**THE TASK**: In the earnings release below, how many shares of its common stock did the company repurchase during the second quarter of fiscal year 2004, and at what total cost?

**PASSAGE TO READ**:
Government Systems’ second quarter operating earnings increased 25% to $69 million compared to $55 million for the same period a year ago. Operating earnings growth resulted primarily from higher sales, incurring lower operating expenses as a percent of sales, and favorable performance on certain production programs. The current quarter operating margin of 18.3% was slightly lower than last year’s 18.6% as a result of lower margin sales from NLX and the JTRS and JSF development contracts.

 

Commercial Systems

 

Commercial Systems, which provides aviation electronics systems, products and services to air transport, business and regional aircraft manufacturers and airlines worldwide, achieved second quarter sales of $342 million, an increase of $20 million, or 6%, from the same period last year.

 

The sales increase resulted primarily from higher air transport, business and regional service and support aftermarket sales. Air transport, business and regional jet original equipment sales for the second quarter were comparable to sales for the same period last year.

 

Commercial Systems second quarter operating earnings increased 18% to $46 million, or 13.5% of sales, compared to $39 million, or 12.1% of sales for the same period a year ago. The increase was due to the higher sales volume combined with Commercial Systems holding operating expenses at about the same level incurred for the same period a year ago.


Financial Highlights:

 

During the second quarter of fiscal year 2004, the company repurchased 1.5 million shares of its common stock at a total cost of $48 million.

 

Business Highlights:

 

Rockwell Collins was selected to provide major subsystems including display, communication and surveillance systems, as well as the core network and Ethernet switch portion of the common computing system, for Boeing’s new 7E7 aircraft. These selections have the potential to provide the company with $2.5 to $3.0 billion of revenue over the life of the program.

 

The company was awarded a $79 million contract from the U.S. Navy to provide Block I Modification upgrades for their fleet of E-6B aircraft, with total potential sales of $300 million over 10 years. This modification effort includes providing the E-6B with an open systems architecture for the mission avionics and upgrading primary mission systems.

 

Rockwell Collins was awarded a competitive contract by the U.S. Air Force to supply up to 810 AN/ARC-210 multi-band radios capable of providing military aircraft with Very High Frequency (VHF) communications directly with civil air traffic control authorities and civilian aircraft in support of the Homeland Defense mission. The contract includes providing repair and support services, and will provide about $20 million in revenues.

**INFORMATION SHOWN**:
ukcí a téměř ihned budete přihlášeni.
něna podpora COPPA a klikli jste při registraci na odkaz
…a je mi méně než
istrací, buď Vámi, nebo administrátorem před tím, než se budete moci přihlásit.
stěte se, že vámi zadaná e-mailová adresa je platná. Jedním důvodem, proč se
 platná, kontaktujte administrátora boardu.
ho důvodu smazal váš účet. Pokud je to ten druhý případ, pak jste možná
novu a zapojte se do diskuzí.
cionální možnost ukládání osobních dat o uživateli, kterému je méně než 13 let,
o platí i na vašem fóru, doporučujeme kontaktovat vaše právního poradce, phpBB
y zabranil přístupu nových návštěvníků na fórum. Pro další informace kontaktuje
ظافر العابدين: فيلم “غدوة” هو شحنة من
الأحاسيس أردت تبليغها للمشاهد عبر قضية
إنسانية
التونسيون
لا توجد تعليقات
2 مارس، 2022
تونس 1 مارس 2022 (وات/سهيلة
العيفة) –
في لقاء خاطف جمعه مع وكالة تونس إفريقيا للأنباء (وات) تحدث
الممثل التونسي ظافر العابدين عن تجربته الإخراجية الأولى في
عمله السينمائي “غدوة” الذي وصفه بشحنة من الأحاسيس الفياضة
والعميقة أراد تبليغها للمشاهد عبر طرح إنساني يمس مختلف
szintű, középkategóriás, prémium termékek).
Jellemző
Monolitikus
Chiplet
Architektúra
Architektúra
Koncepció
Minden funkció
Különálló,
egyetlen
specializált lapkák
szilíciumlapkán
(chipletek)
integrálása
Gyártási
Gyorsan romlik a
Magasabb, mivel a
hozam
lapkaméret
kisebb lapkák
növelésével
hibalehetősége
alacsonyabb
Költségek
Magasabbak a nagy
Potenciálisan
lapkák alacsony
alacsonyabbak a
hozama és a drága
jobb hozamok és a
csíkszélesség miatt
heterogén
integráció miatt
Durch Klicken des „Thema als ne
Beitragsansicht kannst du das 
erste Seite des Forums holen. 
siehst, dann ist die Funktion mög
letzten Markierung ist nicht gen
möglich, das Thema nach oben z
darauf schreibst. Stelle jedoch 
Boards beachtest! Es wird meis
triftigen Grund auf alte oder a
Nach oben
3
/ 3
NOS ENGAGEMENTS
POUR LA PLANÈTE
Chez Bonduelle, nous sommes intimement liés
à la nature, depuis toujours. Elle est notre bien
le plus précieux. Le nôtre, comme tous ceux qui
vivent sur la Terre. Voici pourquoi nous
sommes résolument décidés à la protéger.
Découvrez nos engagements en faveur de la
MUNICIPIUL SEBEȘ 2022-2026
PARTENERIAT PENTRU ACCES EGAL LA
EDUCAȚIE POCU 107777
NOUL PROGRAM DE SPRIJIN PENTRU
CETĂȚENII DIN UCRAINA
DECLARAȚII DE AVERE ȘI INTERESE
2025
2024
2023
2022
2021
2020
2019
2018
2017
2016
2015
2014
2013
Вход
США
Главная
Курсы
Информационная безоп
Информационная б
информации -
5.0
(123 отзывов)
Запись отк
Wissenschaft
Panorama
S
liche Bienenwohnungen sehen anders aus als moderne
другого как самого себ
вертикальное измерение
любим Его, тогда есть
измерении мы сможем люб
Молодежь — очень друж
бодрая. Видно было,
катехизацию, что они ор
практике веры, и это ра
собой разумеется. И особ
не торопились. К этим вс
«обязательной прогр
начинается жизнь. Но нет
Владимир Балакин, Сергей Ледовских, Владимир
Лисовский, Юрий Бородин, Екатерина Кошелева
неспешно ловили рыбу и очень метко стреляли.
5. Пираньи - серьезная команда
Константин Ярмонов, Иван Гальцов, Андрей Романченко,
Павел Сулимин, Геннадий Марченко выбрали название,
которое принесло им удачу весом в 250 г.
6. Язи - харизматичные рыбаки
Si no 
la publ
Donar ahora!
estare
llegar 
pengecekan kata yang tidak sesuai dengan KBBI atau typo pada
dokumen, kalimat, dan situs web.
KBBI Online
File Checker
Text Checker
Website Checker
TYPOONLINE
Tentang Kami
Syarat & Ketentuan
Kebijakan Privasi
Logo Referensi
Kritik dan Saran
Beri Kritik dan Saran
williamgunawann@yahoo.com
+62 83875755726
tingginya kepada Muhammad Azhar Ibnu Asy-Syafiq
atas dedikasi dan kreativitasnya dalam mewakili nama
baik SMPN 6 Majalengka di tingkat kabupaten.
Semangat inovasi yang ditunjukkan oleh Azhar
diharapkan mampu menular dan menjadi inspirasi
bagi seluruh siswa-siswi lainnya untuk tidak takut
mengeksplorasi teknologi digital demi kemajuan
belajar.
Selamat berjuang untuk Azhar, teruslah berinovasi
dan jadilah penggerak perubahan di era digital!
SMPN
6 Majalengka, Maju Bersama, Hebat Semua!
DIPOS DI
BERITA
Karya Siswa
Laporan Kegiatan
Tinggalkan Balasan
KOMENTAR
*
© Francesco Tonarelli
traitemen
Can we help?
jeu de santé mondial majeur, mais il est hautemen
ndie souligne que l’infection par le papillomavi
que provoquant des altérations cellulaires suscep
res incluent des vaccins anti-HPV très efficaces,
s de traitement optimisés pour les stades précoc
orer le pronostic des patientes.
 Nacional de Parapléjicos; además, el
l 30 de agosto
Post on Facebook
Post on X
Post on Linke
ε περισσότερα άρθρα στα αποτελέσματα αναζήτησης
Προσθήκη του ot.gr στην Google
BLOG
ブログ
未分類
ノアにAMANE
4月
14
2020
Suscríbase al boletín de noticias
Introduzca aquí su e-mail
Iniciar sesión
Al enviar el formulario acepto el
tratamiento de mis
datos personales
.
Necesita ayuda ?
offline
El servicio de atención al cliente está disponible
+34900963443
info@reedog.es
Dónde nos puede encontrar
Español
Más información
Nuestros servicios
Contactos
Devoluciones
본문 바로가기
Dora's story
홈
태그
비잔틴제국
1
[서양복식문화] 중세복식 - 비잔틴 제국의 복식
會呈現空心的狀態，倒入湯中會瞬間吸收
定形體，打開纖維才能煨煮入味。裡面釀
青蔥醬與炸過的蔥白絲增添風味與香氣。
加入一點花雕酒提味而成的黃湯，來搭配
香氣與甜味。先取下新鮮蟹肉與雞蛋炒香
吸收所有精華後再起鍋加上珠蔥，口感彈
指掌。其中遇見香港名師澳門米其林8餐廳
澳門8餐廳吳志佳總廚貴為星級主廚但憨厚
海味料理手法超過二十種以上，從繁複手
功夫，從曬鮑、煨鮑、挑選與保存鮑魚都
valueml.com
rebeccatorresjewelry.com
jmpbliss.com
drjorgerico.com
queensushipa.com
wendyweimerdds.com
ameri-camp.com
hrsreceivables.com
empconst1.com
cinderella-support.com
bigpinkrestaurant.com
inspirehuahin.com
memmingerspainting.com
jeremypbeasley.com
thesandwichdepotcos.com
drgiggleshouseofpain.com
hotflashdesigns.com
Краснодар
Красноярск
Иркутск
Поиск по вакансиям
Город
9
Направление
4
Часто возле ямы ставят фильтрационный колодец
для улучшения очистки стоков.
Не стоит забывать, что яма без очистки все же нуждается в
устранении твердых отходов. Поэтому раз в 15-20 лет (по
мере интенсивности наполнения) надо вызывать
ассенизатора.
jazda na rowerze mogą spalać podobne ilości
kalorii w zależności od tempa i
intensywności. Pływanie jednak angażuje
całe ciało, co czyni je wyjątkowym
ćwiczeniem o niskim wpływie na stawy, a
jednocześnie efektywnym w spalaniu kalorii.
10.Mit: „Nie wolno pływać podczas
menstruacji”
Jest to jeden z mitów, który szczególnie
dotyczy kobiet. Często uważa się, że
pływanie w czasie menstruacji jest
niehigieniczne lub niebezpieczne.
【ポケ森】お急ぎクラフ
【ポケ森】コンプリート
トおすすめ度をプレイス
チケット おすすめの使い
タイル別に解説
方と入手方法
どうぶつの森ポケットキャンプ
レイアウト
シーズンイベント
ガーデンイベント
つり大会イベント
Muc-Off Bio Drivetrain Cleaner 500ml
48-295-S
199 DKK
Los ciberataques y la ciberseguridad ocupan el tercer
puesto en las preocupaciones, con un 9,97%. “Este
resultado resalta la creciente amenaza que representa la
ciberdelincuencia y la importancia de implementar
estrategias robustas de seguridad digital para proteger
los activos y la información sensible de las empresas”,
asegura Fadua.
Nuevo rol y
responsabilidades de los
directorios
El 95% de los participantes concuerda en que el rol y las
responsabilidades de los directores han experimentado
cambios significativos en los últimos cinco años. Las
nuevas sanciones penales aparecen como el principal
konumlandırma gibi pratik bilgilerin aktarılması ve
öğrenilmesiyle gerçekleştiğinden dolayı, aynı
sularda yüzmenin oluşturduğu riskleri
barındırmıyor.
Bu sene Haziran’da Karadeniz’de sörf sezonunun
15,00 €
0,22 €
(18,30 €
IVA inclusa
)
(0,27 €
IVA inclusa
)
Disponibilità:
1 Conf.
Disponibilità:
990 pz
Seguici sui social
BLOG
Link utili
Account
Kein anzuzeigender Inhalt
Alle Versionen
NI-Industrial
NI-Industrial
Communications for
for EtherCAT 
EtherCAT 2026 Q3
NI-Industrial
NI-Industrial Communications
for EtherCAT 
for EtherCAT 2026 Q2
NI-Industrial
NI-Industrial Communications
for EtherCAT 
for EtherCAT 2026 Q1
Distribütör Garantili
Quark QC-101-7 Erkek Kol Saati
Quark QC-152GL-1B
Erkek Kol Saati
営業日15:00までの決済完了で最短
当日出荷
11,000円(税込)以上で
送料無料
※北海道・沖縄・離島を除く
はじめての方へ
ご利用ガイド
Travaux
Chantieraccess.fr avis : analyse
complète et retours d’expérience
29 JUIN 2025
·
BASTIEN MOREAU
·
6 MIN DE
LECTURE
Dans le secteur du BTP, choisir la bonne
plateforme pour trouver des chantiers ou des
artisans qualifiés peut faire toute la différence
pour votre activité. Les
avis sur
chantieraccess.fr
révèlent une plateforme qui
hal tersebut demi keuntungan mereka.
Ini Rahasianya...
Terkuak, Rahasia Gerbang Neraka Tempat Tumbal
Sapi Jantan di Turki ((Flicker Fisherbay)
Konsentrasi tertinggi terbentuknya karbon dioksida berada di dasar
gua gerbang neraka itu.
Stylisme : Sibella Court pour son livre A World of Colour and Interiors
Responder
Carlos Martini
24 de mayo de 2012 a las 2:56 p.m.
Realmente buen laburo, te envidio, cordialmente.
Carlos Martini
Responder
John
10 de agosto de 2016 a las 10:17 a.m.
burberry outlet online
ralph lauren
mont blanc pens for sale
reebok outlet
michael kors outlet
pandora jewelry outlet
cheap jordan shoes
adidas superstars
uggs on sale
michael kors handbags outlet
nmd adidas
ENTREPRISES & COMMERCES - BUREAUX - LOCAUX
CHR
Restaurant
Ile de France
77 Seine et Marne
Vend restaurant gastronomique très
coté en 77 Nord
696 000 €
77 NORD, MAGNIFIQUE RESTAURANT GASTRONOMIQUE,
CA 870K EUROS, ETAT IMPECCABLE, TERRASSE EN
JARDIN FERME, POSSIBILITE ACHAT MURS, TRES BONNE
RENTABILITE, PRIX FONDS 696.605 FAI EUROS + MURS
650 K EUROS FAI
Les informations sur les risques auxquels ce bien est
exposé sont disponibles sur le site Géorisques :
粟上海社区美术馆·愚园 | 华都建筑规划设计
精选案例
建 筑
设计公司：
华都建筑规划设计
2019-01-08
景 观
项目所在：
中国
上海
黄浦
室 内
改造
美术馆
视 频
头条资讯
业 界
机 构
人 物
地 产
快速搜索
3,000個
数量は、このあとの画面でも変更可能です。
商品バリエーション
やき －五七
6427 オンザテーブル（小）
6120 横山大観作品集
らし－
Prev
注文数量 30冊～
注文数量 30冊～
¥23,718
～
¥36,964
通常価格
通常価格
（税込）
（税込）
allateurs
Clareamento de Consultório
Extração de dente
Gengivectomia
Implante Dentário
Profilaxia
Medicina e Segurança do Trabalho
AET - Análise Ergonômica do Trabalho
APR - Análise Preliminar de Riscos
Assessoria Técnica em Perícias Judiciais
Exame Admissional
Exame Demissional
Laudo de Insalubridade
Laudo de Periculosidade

**RESPONSE**: 1.5 million shares, at a total cost of $48 million.